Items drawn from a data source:
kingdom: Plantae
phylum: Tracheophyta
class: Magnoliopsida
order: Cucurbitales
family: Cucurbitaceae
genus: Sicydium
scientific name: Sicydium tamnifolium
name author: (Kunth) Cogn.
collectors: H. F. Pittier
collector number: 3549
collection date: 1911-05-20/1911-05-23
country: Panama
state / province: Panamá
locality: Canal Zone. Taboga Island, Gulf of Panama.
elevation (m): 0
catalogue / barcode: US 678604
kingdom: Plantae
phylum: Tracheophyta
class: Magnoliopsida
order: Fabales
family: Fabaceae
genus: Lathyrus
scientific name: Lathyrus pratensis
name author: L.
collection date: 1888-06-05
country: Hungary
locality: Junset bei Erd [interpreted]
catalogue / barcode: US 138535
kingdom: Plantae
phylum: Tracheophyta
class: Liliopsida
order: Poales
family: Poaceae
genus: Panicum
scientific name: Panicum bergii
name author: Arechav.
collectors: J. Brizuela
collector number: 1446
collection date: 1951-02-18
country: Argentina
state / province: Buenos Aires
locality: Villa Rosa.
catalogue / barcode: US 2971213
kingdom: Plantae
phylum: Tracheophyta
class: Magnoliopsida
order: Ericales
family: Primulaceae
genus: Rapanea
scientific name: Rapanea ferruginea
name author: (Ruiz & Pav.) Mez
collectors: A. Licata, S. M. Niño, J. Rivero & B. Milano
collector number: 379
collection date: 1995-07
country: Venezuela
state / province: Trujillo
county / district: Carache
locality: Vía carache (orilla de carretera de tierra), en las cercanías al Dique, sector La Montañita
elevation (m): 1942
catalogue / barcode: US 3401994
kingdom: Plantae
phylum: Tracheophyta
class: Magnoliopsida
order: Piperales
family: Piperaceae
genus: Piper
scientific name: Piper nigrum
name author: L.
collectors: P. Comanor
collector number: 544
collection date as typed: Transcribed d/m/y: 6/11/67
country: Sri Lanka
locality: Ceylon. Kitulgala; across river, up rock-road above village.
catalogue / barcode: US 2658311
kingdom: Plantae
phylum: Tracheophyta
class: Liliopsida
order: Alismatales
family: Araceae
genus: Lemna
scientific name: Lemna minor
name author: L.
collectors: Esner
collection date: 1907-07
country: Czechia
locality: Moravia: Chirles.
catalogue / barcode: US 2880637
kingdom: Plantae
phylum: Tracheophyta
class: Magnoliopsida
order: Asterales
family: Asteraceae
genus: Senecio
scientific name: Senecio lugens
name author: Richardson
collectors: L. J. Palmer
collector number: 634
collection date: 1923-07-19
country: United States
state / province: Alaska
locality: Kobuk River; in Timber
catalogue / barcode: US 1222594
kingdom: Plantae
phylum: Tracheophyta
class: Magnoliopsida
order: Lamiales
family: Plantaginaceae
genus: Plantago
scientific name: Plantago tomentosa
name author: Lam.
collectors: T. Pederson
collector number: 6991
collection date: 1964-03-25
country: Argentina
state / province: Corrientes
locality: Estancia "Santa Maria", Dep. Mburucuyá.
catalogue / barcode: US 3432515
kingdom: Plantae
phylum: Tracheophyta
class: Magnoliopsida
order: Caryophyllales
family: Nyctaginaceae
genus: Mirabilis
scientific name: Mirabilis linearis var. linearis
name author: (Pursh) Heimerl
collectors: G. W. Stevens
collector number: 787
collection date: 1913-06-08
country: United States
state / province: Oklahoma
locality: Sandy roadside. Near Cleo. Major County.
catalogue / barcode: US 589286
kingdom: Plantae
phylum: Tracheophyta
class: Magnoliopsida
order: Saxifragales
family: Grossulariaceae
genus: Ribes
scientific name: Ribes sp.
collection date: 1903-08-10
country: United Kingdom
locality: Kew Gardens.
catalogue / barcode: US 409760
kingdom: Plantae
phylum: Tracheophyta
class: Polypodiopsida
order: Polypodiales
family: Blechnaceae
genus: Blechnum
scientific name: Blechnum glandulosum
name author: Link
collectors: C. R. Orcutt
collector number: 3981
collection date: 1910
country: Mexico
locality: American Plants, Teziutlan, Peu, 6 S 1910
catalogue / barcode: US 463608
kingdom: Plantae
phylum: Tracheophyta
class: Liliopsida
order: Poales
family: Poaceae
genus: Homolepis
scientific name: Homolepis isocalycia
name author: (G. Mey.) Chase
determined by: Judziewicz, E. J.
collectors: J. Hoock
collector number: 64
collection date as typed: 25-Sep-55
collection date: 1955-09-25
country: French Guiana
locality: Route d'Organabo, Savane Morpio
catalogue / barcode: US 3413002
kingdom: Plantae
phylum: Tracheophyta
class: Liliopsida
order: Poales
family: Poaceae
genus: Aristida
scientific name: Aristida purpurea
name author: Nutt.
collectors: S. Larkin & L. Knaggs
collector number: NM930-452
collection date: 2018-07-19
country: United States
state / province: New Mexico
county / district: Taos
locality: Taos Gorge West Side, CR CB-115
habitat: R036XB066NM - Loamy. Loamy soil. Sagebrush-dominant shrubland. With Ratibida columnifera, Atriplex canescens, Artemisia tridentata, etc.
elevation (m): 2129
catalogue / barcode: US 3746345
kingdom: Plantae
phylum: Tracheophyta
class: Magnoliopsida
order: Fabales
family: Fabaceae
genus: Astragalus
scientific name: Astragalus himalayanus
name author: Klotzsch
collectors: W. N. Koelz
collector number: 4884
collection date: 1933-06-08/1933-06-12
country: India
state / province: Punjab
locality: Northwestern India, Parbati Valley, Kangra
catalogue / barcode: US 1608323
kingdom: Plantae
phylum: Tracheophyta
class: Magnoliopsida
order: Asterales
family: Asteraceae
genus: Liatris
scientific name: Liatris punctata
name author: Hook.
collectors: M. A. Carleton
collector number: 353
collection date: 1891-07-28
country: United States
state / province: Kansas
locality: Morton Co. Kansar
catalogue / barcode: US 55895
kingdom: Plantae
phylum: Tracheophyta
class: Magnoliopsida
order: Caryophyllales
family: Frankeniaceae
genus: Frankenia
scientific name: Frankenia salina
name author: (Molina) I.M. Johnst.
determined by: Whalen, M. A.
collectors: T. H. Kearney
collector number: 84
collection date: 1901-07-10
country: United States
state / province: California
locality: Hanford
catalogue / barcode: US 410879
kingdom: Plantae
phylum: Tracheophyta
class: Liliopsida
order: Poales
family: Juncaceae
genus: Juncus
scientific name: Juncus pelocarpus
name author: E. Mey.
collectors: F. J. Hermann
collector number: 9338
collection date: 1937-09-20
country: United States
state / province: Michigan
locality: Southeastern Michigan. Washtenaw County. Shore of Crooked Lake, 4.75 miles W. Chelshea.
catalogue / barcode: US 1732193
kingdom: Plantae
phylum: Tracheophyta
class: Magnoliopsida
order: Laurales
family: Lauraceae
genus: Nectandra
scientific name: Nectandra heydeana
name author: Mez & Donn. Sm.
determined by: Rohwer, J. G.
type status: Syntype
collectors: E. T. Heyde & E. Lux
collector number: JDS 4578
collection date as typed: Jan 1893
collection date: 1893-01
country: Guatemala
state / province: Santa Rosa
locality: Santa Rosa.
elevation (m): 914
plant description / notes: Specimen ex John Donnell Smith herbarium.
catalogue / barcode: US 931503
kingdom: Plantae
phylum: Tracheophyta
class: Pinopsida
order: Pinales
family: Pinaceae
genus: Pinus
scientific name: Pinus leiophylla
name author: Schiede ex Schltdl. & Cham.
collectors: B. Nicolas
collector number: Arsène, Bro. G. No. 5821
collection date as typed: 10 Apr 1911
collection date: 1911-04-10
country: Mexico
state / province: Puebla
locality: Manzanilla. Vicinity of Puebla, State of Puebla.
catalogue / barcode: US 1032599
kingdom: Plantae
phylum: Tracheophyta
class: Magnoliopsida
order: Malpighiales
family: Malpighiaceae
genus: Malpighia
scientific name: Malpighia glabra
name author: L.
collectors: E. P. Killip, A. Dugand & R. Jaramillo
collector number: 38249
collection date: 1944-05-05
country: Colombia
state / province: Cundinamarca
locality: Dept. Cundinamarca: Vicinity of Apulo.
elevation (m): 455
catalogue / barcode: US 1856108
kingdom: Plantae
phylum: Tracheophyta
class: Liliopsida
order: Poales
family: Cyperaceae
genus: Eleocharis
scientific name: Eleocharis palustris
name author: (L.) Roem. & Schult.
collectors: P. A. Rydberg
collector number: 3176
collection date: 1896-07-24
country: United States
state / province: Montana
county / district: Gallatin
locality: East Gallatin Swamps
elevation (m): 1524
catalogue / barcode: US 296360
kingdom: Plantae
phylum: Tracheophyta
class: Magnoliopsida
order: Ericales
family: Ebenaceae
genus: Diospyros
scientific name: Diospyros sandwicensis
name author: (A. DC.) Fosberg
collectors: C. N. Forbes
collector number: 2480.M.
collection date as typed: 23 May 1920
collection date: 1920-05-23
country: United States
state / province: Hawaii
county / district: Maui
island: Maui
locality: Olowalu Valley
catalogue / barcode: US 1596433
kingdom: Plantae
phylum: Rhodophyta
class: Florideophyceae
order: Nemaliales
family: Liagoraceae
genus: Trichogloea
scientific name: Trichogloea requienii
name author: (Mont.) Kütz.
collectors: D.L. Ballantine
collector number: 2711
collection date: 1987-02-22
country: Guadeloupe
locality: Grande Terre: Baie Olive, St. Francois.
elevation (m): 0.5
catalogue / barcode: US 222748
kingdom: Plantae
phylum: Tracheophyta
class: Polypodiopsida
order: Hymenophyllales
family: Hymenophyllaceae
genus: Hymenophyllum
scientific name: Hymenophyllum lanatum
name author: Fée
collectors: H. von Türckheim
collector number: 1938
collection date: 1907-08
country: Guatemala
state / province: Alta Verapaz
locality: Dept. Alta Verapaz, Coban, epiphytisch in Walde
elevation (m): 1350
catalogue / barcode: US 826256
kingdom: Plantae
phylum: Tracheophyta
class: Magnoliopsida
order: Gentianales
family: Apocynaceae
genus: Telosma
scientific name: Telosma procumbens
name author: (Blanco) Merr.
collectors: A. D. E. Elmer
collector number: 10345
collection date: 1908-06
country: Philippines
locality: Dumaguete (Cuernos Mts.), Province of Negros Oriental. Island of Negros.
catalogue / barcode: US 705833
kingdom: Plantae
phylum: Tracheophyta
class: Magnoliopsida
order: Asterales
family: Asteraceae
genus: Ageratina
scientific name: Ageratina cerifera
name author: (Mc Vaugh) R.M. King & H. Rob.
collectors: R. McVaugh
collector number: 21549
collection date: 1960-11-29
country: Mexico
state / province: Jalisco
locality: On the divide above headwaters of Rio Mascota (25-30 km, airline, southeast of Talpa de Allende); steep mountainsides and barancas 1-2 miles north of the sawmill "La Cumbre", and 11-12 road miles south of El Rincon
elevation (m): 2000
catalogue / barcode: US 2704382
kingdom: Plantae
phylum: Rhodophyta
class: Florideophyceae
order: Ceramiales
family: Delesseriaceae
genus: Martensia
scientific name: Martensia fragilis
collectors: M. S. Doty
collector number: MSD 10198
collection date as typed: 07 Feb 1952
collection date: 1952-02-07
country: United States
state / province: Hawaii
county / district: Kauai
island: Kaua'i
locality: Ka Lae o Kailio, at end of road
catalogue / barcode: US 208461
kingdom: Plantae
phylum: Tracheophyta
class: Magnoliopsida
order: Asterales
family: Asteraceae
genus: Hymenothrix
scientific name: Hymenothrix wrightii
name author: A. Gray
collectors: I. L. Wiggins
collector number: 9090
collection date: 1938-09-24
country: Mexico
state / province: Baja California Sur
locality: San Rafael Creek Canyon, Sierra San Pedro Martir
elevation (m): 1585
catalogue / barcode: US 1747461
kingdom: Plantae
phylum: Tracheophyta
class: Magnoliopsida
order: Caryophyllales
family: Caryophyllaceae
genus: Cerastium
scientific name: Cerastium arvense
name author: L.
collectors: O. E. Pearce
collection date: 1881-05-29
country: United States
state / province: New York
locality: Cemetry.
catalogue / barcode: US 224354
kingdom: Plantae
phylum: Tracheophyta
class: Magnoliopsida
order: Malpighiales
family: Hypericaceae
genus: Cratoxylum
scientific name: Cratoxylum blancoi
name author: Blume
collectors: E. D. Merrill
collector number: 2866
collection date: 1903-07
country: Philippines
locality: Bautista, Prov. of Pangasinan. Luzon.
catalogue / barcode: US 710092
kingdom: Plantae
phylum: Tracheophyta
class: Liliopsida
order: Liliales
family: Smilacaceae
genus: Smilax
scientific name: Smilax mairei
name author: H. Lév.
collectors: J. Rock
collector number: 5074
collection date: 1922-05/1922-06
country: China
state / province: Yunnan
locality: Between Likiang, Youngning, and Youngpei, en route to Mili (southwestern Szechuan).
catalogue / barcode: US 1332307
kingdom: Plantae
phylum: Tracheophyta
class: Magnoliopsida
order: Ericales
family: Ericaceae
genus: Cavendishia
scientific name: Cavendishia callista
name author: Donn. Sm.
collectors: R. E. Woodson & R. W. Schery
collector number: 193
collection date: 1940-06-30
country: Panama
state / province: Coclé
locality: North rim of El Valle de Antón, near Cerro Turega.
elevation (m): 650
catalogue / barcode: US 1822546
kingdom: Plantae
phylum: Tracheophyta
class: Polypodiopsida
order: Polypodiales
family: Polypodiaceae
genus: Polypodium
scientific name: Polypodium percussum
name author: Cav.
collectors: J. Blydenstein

◆ **Task requirements**
Rewrite the part of the records that opens with the line containing "genus: Astragalus" and closes with the line containing "state / province: Michigan", changing "collectors" to "collected by" and leaving everything else as it is.

◆ **Result of the task**
genus: Astragalus
scientific name: Astragalus himalayanus
name author: Klotzsch
collected by: W. N. Koelz
collector number: 4884
collection date: 1933-06-08/1933-06-12
country: India
state / province: Punjab
locality: Northwestern India, Parbati Valley, Kangra
catalogue / barcode: US 1608323
kingdom: Plantae
phylum: Tracheophyta
class: Magnoliopsida
order: Asterales
family: Asteraceae
genus: Liatris
scientific name: Liatris punctata
name author: Hook.
collected by: M. A. Carleton
collector number: 353
collection date: 1891-07-28
country: United States
state / province: Kansas
locality: Morton Co. Kansar
catalogue / barcode: US 55895
kingdom: Plantae
phylum: Tracheophyta
class: Magnoliopsida
order: Caryophyllales
family: Frankeniaceae
genus: Frankenia
scientific name: Frankenia salina
name author: (Molina) I.M. Johnst.
determined by: Whalen, M. A.
collected by: T. H. Kearney
collector number: 84
collection date: 1901-07-10
country: United States
state / province: California
locality: Hanford
catalogue / barcode: US 410879
kingdom: Plantae
phylum: Tracheophyta
class: Liliopsida
order: Poales
family: Juncaceae
genus: Juncus
scientific name: Juncus pelocarpus
name author: E. Mey.
collected by: F. J. Hermann
collector number: 9338
collection date: 1937-09-20
country: United States
state / province: Michigan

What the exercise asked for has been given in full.